The beauty of this film lies in what is not said. Both Lewis and Cooper are deeply in love and their non verbal exchange speaks volumes. Their jokes fall flat whenever they come close to addressing their real feelings forcing one or both to change the subject.
"May your hair never fall, your dick always rise and your kids never call your brother-in-law daddy" is only one of the many witty dialogue shared by both Cooper and Lewis in what may seem at times to be funny banter translate into the men trying their hardest to convey their deepest sentiments. Their language, muddled by the restrictive code of silence men as a species have been known to observe in order to preserved the stereotypical macho front, is made to cover any an all possible honest feelings that may withdraw true emotion leading to a defensiveness that would expose and possibly lead to the outpouring of one's authentic self.

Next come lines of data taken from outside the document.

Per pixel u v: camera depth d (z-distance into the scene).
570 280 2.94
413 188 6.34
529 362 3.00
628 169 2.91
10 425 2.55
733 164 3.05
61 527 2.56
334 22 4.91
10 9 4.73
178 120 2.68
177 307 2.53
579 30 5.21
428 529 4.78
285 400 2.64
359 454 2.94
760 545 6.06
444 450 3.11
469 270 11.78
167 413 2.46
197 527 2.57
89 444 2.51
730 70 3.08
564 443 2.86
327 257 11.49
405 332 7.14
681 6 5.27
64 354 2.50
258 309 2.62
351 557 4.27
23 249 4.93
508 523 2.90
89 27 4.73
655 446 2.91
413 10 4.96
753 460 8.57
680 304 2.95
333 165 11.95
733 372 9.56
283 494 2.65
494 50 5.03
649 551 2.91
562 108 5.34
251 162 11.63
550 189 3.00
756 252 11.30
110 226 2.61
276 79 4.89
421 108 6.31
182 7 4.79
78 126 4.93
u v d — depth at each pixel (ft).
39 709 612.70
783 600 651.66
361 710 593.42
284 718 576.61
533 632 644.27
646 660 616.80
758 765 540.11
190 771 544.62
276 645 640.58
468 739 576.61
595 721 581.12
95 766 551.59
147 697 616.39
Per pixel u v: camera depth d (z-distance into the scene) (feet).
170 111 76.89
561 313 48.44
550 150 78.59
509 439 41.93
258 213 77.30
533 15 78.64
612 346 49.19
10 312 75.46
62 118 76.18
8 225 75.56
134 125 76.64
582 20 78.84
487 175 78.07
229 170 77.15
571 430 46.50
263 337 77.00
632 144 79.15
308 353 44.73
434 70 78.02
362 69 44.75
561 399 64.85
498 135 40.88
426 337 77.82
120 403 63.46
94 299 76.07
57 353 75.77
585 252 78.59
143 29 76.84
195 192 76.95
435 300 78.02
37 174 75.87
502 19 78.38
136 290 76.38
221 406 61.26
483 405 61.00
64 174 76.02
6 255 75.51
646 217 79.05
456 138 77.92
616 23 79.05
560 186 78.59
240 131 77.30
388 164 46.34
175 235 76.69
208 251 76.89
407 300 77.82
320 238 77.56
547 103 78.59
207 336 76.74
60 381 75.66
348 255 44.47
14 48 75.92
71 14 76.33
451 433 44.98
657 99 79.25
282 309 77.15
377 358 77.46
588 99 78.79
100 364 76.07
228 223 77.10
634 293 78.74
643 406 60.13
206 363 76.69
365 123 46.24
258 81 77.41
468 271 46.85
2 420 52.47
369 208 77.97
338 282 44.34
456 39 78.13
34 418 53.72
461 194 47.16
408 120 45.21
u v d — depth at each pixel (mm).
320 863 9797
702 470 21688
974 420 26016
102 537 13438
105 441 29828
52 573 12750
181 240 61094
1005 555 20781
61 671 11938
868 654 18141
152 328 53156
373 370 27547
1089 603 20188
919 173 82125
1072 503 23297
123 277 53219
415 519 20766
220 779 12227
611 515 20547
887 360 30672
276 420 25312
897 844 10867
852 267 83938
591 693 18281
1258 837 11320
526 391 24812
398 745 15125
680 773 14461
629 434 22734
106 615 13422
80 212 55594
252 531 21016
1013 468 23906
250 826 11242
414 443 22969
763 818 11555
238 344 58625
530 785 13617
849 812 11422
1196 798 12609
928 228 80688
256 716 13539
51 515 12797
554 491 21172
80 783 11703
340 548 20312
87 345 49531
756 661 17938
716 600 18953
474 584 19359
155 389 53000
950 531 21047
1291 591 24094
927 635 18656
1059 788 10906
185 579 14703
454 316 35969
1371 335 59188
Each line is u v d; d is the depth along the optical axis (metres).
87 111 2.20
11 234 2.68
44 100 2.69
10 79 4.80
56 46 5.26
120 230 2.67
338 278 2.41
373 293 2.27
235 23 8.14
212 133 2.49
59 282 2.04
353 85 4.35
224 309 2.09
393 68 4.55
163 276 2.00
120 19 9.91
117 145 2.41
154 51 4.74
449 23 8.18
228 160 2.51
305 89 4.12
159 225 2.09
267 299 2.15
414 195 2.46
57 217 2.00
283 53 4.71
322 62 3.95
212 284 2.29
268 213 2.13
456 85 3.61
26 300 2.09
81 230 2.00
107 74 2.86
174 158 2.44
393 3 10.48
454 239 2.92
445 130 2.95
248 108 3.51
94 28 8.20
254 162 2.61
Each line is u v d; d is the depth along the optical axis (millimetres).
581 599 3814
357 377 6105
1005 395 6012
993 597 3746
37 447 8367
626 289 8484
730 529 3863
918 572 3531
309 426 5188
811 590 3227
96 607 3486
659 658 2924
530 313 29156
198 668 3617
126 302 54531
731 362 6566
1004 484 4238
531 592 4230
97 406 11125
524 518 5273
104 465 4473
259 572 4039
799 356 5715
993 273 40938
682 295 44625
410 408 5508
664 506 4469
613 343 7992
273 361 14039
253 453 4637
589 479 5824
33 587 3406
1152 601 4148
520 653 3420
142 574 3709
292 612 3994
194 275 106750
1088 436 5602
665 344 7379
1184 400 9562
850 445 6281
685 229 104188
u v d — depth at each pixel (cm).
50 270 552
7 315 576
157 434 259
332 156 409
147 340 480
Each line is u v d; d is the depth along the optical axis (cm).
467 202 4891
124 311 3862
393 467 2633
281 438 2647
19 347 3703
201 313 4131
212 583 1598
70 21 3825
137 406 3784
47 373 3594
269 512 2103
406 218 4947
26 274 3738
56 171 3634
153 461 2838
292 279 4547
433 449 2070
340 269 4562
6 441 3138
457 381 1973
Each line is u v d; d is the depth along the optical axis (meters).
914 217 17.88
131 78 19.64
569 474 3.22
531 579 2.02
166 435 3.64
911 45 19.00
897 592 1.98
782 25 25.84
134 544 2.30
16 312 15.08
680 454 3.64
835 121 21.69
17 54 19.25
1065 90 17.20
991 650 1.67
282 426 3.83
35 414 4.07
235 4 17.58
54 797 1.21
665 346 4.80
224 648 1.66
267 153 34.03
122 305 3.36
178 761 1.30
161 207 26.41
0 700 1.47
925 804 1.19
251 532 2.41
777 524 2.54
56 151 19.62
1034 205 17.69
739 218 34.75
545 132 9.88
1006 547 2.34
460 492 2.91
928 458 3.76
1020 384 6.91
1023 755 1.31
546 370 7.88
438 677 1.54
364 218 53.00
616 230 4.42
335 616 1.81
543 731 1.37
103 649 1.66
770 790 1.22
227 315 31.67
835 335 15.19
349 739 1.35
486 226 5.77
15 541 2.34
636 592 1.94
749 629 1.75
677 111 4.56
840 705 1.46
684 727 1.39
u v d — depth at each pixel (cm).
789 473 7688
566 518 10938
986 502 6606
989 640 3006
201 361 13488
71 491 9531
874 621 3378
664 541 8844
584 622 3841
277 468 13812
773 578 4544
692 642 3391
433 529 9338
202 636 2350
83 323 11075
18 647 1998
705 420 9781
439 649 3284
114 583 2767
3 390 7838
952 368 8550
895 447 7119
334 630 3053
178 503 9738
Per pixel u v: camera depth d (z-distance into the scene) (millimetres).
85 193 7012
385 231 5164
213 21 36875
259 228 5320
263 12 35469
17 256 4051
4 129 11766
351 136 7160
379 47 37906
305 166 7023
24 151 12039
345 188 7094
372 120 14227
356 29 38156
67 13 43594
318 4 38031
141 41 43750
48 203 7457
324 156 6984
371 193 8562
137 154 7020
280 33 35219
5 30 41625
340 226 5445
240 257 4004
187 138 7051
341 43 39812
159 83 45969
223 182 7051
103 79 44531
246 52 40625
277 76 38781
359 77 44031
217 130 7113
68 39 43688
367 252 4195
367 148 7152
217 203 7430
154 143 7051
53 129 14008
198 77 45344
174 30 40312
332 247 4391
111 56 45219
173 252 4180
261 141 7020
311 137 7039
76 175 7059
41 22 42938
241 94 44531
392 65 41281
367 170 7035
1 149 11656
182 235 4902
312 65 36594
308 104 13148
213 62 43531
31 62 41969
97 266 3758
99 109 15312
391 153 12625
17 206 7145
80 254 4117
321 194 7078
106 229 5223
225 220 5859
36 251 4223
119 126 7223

In the form of a visual collage, the film skips to several progressive life events as both men evolve with the passage of time. As the men age w life experience, so does their love, affection and understanding of each other, which only seems to grow stronger with time, until Lewis realizes that at some point he has to be the better man and do the right thing for the benefit of Cooper's family. Such selflessness is what makes Lewis a likable character. He's always the reasonable one, where Cooper just wants to take their opportunity to let loose, and be who he really is. During their exchange of emotion in the bedroom, you can't help but to feel the plight and internal struggle they both face, but it is Lewis, who most of the times seems to be relegated to make the difficult choices.
Production values are satisfactory for this digital production. However, at times misplaced music becomes distracting in some very key moments that demand full attention for the words being exchanged between the two leads. Performances are courageous and engaging as both actors flawlessly perform with due diligence even during scenes of pervasive nudity and very explicit sexual situations. Kudos to Mark Cirillo & Scott Sell who create admirable performances, and also for their bravery in choosing to stay true to the story with some very demanding and at times difficult moments both leading men share as they emote during their intimacy.
"The Last Straight Man" is a delight of a film, with an involved story that will leave you pondering on many underlying themes dealing with the way men express themselves and treat each other, and how not knowing to express true feelings can have long term and irreversible consequences on a life that should have been with the one.